_Dataset records_.

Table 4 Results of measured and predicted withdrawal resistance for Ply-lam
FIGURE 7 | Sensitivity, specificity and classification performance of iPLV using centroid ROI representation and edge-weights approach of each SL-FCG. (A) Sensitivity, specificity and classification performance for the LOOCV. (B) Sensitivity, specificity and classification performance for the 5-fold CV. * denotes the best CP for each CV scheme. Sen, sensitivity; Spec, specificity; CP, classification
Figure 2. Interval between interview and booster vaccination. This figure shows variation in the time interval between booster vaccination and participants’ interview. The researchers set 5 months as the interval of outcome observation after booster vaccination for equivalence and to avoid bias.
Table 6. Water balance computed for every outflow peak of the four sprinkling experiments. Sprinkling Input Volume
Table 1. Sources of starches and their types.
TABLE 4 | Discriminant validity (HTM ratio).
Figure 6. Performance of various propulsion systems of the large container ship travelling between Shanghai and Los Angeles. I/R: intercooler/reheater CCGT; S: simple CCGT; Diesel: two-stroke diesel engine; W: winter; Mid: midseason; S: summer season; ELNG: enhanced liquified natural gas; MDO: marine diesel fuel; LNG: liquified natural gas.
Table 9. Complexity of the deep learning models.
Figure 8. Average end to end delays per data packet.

_Exercise instructions_. Could you give the data above again, exact in every line?

_Answer area_.
Table 4 Results of measured and predicted withdrawal resistance for Ply-lam
FIGURE 7 | Sensitivity, specificity and classification performance of iPLV using centroid ROI representation and edge-weights approach of each SL-FCG. (A) Sensitivity, specificity and classification performance for the LOOCV. (B) Sensitivity, specificity and classification performance for the 5-fold CV. * denotes the best CP for each CV scheme. Sen, sensitivity; Spec, specificity; CP, classification
Figure 2. Interval between interview and booster vaccination. This figure shows variation in the time interval between booster vaccination and participants’ interview. The researchers set 5 months as the interval of outcome observation after booster vaccination for equivalence and to avoid bias.
Table 6. Water balance computed for every outflow peak of the four sprinkling experiments. Sprinkling Input Volume
Table 1. Sources of starches and their types.
TABLE 4 | Discriminant validity (HTM ratio).
Figure 6. Performance of various propulsion systems of the large container ship travelling between Shanghai and Los Angeles. I/R: intercooler/reheater CCGT; S: simple CCGT; Diesel: two-stroke diesel engine; W: winter; Mid: midseason; S: summer season; ELNG: enhanced liquified natural gas; MDO: marine diesel fuel; LNG: liquified natural gas.
Table 9. Complexity of the deep learning models.
Figure 8. Average end to end delays per data packet.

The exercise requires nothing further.